MUHAMMED LEVENT BÜLBÜL (Sakarya) - Bunlar olabilir. Sadece Kürtçe de değil, insanlar yöresel ağızdan, belli başlı dillerden de değil, şivelerle vesair şeylerle, bunlar olabilir, bunlar yaşandı ve buna dair en ufak bir sıkıntı olmadı. İç Tüzük'ümüze göre de -ben bunu buraya dayandırıyorum- anlaşılmayacak bir dille Mecliste hitap edilmesi doğru değildir, yanlıştır; burada kullanılan dil resmî dilimiz Türkçedir.
Şimdi, bunun ötesinde, bu konuşmalar olduğu zaman da yine biz sesimizi çıkarmadık; bakın, altını çiziyorum, sesimizi çıkarmadık. Ta ki nereye kadar? Ta ki İYİ Parti Grup Başkan Vekili "Konuştuğunuzu anlamıyoruz." diye bir söz söyleyince arkasından "İnternetten aç, bakarsın, oradan anlarsın." gibi bir cevabı Meclis kürsüsünden büyük bir rahatlıkla böyle bir cevabı duyunca, karşısında buradan laflar atıldı, birtakım sözler söylendi.
(Mikrofon otomatik cihaz tarafından kapatıldı)
BAŞKAN - Buyurunuz.
MUHAMMED LEVENT BÜLBÜL (Sakarya) - Bizim bu noktada tahammülsüzlüğümüz Kürtçe konuşulmasını bırakın, hitap edilse dahi Kürtçe konuşulmasına değildir, bizim buradaki rahatsızlığımız bu kadar rahat, efendime söyleyeyim, bu kadar gevşek bir şekilde, sorumlu olmayan bir ağızla kürsüden bu şekilde cevap verilmesine, bu şekilde mukabele edilmiş olmasınadır. Bu, son derece can sıkıcı bir durum olmuştur.
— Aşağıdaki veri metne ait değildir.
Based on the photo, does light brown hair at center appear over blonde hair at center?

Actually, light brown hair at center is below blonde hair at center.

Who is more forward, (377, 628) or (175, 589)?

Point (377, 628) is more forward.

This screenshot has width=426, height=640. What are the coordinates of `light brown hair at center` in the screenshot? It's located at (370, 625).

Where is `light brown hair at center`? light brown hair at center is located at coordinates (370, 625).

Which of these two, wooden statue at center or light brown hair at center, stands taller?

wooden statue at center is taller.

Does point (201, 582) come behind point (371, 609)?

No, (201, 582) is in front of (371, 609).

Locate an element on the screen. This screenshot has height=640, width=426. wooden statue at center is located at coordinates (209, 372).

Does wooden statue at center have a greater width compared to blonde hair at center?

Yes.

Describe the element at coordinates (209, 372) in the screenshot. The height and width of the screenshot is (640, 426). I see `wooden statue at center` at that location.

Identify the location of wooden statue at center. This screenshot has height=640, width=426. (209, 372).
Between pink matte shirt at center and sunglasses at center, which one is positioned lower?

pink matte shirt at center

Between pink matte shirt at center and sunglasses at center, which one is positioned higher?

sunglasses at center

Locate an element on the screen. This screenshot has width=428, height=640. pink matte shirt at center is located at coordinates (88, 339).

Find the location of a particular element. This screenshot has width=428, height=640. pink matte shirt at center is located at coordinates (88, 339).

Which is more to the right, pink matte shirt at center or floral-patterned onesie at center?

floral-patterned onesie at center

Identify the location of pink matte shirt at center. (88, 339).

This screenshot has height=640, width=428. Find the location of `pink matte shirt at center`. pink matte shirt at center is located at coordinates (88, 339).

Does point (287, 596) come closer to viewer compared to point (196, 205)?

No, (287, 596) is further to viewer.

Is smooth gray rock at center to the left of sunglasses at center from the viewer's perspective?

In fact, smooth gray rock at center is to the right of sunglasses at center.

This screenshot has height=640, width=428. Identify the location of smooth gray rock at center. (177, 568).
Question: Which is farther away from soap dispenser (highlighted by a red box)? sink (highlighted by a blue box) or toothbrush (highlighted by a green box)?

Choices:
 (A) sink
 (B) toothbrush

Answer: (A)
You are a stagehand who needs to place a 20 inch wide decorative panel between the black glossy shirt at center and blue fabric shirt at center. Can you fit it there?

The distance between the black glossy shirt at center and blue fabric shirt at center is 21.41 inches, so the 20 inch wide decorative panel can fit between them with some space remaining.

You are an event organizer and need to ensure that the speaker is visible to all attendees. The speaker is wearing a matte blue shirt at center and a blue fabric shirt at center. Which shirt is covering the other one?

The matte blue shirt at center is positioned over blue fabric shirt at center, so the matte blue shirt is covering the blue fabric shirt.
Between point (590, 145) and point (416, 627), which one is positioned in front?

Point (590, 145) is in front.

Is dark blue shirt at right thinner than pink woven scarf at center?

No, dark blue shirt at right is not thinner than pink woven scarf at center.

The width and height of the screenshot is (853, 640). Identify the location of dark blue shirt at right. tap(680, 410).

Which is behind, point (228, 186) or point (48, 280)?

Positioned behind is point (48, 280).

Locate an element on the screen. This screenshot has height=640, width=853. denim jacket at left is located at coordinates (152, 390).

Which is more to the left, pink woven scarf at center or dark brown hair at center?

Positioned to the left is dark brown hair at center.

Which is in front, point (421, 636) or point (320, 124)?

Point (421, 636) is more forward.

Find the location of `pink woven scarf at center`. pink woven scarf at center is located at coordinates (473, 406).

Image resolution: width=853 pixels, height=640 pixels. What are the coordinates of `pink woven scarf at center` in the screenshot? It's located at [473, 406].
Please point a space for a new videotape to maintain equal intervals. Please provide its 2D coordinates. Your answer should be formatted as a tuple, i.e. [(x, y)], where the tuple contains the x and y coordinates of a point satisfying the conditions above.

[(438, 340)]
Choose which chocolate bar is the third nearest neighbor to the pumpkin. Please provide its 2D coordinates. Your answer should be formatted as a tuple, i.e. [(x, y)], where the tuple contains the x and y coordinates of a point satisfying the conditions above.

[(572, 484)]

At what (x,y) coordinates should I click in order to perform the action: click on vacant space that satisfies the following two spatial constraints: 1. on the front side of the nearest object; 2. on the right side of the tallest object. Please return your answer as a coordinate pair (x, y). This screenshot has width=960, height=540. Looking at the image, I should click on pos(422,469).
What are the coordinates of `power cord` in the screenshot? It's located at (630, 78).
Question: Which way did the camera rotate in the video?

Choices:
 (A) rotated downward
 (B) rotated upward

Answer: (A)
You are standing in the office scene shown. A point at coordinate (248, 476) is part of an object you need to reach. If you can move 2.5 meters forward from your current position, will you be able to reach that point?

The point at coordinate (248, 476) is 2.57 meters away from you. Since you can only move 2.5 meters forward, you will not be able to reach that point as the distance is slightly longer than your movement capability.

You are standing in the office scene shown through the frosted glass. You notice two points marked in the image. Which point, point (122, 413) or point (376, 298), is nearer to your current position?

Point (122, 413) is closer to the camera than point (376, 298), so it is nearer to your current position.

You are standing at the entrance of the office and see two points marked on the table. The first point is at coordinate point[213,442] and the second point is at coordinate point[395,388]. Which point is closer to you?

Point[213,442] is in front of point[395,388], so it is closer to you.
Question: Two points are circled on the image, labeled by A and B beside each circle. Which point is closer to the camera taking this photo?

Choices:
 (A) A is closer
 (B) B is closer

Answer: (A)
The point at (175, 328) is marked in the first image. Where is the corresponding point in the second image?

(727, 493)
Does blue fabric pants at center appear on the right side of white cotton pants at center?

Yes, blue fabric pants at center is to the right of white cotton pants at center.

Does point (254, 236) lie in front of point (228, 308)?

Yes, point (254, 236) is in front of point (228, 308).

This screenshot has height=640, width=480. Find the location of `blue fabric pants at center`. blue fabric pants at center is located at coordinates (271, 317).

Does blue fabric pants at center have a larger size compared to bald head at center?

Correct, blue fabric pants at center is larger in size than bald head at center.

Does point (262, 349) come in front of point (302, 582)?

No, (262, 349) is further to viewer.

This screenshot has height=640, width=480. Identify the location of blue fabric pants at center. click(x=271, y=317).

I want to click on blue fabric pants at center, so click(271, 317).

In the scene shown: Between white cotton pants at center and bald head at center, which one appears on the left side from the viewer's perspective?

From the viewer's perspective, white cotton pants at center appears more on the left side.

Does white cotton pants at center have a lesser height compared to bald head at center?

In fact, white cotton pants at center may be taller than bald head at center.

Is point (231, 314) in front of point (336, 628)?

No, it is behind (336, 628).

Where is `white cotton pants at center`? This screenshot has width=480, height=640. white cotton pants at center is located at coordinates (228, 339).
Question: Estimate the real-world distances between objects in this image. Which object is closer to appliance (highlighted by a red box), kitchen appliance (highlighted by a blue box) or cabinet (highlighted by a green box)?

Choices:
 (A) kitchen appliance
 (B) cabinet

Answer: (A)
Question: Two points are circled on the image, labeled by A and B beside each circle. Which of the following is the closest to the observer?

Ayrıca, konuşmanın içerisinde tehdit içeren, sanki devlete, sanki Türkiye'ye efeleniyormuş gibi hissettirecek birçok beyanın da burada yer almış olmasının Genel Kurulu gerdiği kanaatindeyiz. Nihayetinde biz şunu söyledik, benim arkasından söylediğim şey şuydu... Benim HDP Grubuna dönerek, HDP'lileri ifade ederek söylediğim bir söz yok; bu şekilde, bu tarzda Türkiye'yi tehdit eden, Türkiye'ye zorla bir şeyler yaptırmak isteyenler varsa buna müsaade edilmeyeceğini, bunun olamayacağını ifade ettim ben.
(Mikrofon otomatik cihaz tarafından kapatıldı)
BAŞKAN - Tamamlayınız.
MUHAMMED LEVENT BÜLBÜL (Sakarya) - Türkiye'ye gayrihukuki yollardan tehdit ve zorlamayla bir şey yaptırmaya kalktığınız zaman bunun yolu ancak hukuk dışı faaliyetlerden geçer. Hukuk dışı faaliyetlerin sonunun da ne olduğunu ve bunun teröre vardırıldığı zaman da bunun sonunun ne olduğunu biz, bütün kamuoyu, herkes bilmektedir. Benim ifade ettiğim, altını çizdiğim husus budur. Bunu da saygılarımla ifade etmek istiyorum.